Sunday, September 11 – 2:30 pm

Black Radish Poets Collective

Carrie Hunter
Dana Teen Lomax
James Maughn
Jill Stengel

Carrie Hunter received her MFA/MA in the now defunct Poetics program at New College of California, and edits the small chapbook press, ypolita press. She has several chapbooks, including Vorticells (Cy Gist Press), Kine(sta)sis (Dusie), The Unicorns (Dusie), A Musics (Arrow as Aarow), and Diary(Dusie). She lives in San Francisco. Her first full-length book, The Incompossible, is just out from Black Radish.

James Maughn lives in Santa Cruz, CA, where he co-edits the literary arts journal Ping Pong for the Henry Miller Memorial Library. He also coordinates A New Cadence Poetry Series out of the Felix Kulpa Gallery in Santa Cruz.  His first book, Kata, was published by BlazeVOX Books in 2008. His new book from Black Radish is The Arakaki Permutatons.

Dana Teen Lomax hails from San Quentin and has some of the following books to her credit: Disclosure (Black Radish Books, 2011), Letters To Poets: Conversations about Poetics, Politics, and Community (Saturnalia Books, 2008), Curren¢y (Palm Press, 2006); plus chapbooks Disclosure (UBU Editions, 2010), Rx (Dusie Press, 2010), from Disclosure (Dusie Press, 2009), Room (a+bend, 1999). Nearly full disclosure has been made, though we haven’t mentioned her appearance in numerous anthologies and literary journals.
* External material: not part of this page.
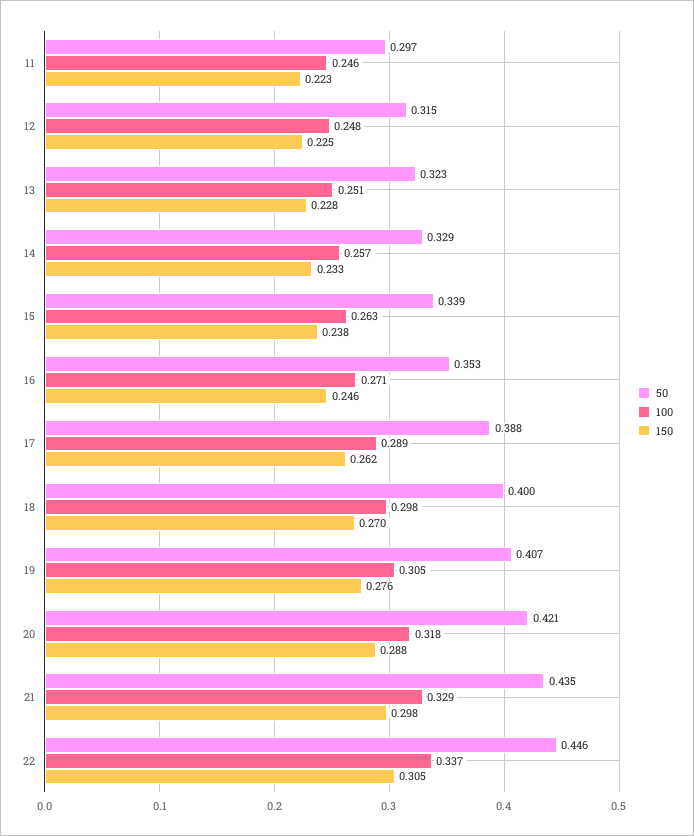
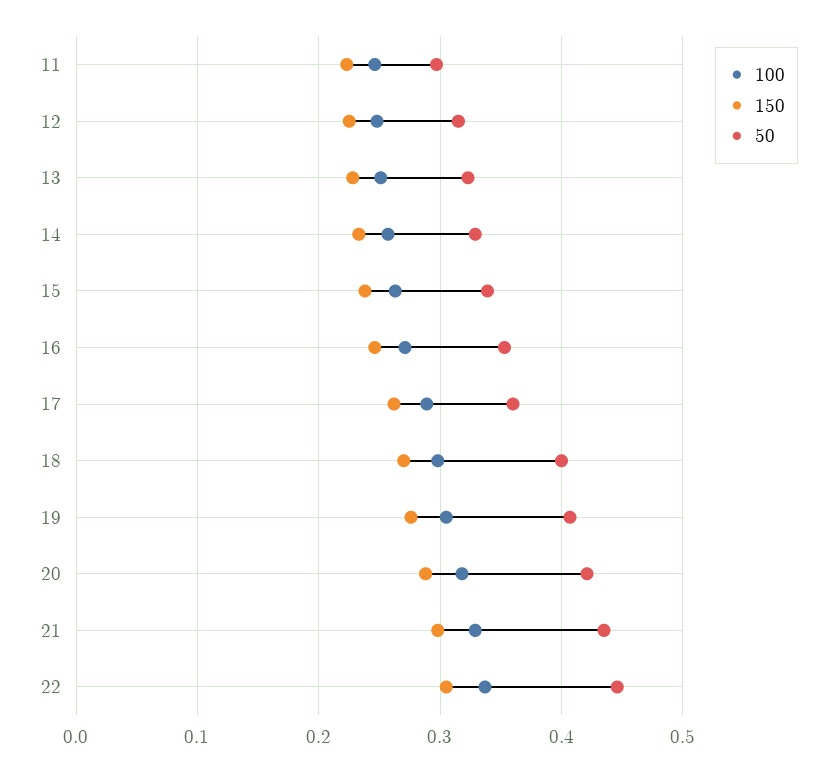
50, 17: 0.388 -> 0.36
Jill Stengel is the publisher of a+bend press, and parent of three young children. Formerly of San Francisco and Los Angeles, she now resides with her family in Davis, CA. Several of her serial poems have appeared in chapbook form: cartography (1999, WOOD); History, Possibilities : (1999, a+bend press); ladies with babies (2003, Boog); lagniappe (2008, Nous-Zot Press, Dusie Kollektiv); late may (2007, Dusie); may(be) (2006, Dusie); and I would open (Ypolita); and wreath (Texfiles). She has a new collection out (or perhaps it’s forthcoming, we can’t be sure) from none other than… Black Radish Books!

 

Monday, September 12th, 7:00 pm

Unsolicited Poems

David Rowe & Marc Olmstead

A native of Worcester, Mass., David Rowe was educated at Swarthmore. His poems have appeared in the Cortland Review, the North American Review, Big Bridge, Dorado, Solid Quarter, Exquisite Corpse, YAWP, & in the anthology, the Maple Leaf Rag. A poet equally of the stage & the page, David has read his poetry on the Moe Green Poetry Show & WWOZ, & at countless venues both in the States & abroad. His first full-length book, just out from Verna Press (New Orleans), is Unsolicited Poems.
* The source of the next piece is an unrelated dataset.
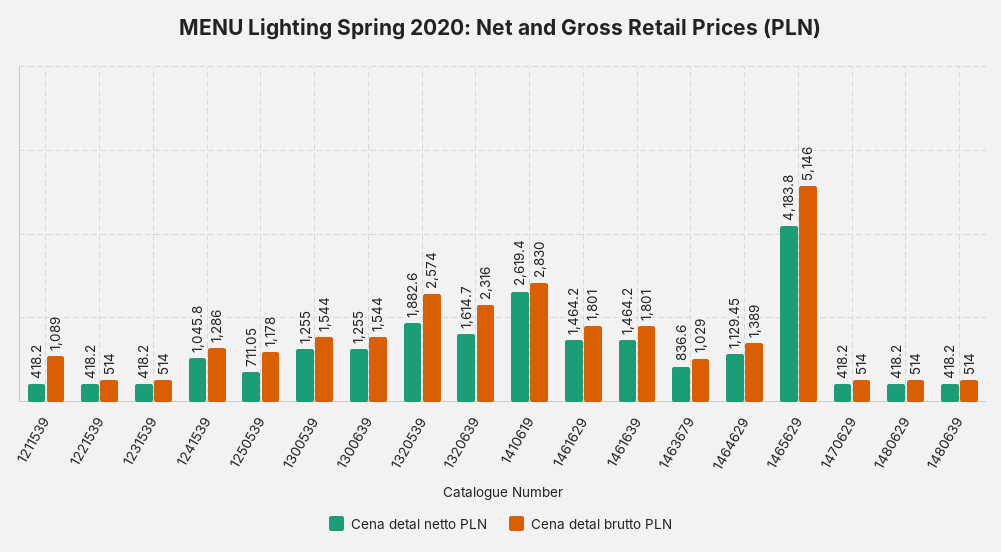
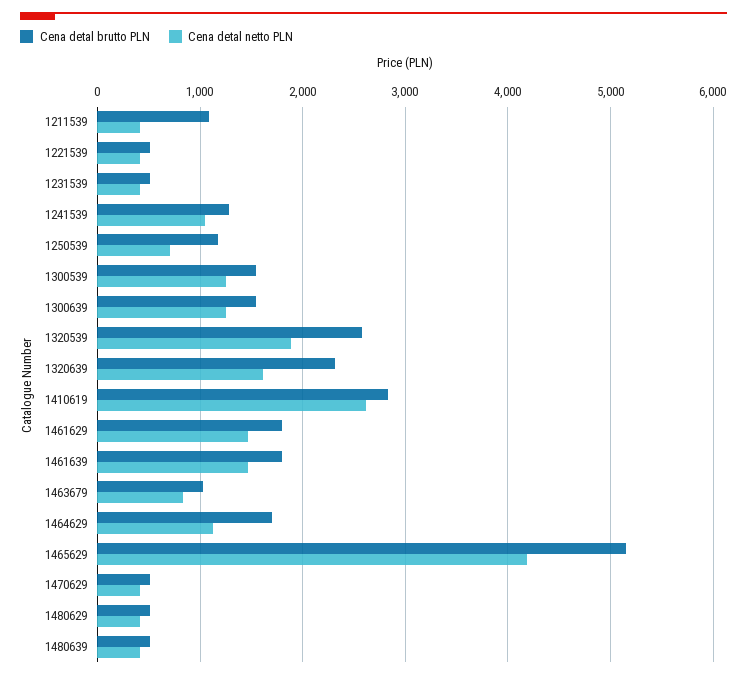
Cena detal brutto PLN, 1464629: 1389 -> 1700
Allen Ginsberg said “Marc Olmsted inherited Burroughs’ scientific nerve & Kerouac’s movie-minded line nailed down with gold eyebeam in San Francisco.” Olmsted has appeared in City Lights Journal, New Directions in Prose & Poetry, The Outlaw Bible of American Poetry, Processed World and a variety of small presses. His work includes two books, Mlky Desire (Subterranean Press, 1991) and Resume (Inevitable Press, 1998). He has also made two short films, Burroughs on Bowery, a portrait of the Naked Lunch author, and American Mutant, with Burroughs, Ginsberg & Timothy Leary.